Jeremiah helps us understand that boasting in the Lord is incompatible with accepting the wisdom of the world. Because it's at the cross where God shows His kindness and justice and righteousness. At the cross God is kind enough to sacrifice Himself for us. At the cross God deals with our sin justly while still acting righteously. If we're boasting in God's kindness, justice and righteousness, we're boasting in the cross. But as we've seen, that's something human wisdom would never do.
So the question that this leaves you with is, are you boasting in the Lord? Are you excited about knowing Him and convinced that He's kind and just and righteous? Even at the cross?
There's an ad. on Television at the moment for the life savers. It's a little boy telling the story of how he was swept out to sea and the life savers saved his life. And he's only too happy to boast about the life savers. They're his heroes. Of course he'll go on television and let everyone know about them.

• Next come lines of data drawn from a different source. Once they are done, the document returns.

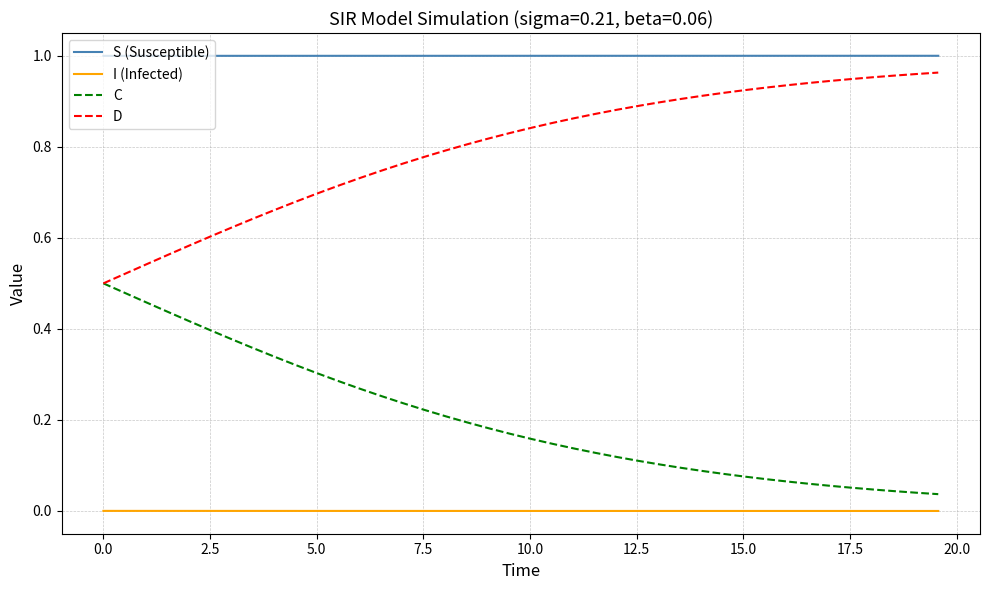

Does the chart have visible grid lines?

Yes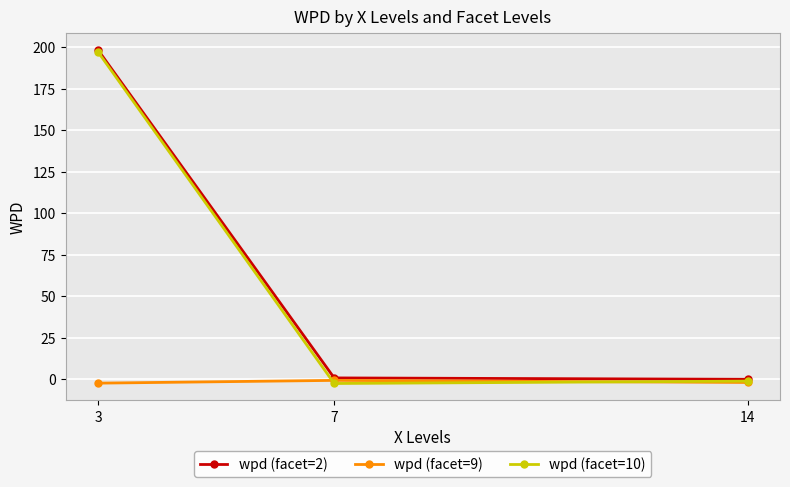

True or false: wpd (facet=2) has a value of 0.7 at 7.

True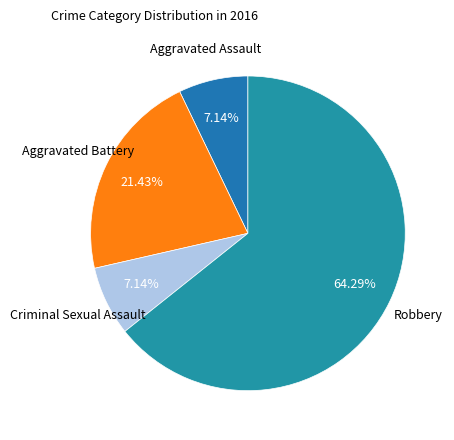

How many segments does this pie chart have?

4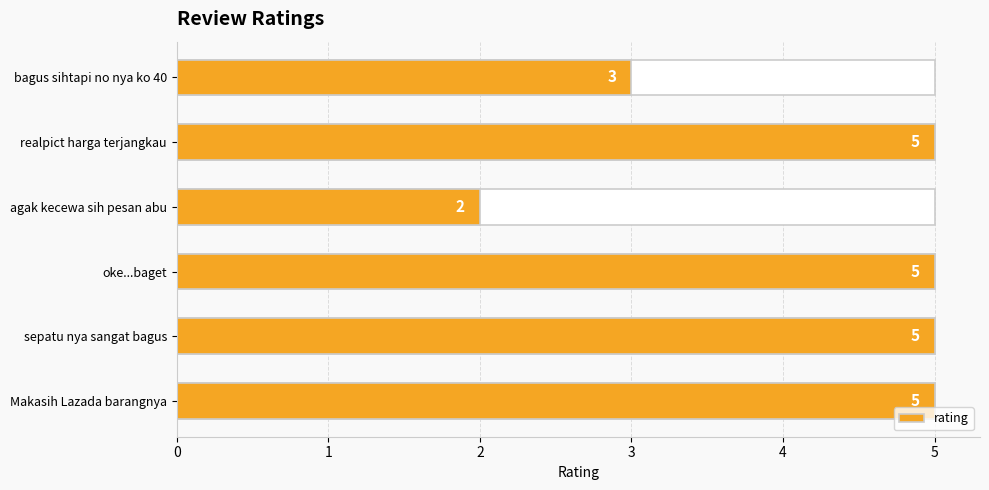

Reading left to right, what are all the values shown in this chart?

3	5	2	5	5	5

That's the kind of attitude Paul wants us to have towards Jesus. We're saved through His death on the cross. It's in Him we have our wisdom, righteousness, holiness and redemption. And so we've got every reason to be proud of Him. Proud of the privilege of knowing him. Proud of his kindness, justice, and righteousness shown at the cross.
So don't get caught up in the foolishness of worldly wisdom - boasting about church leaders. Boast in Jesus.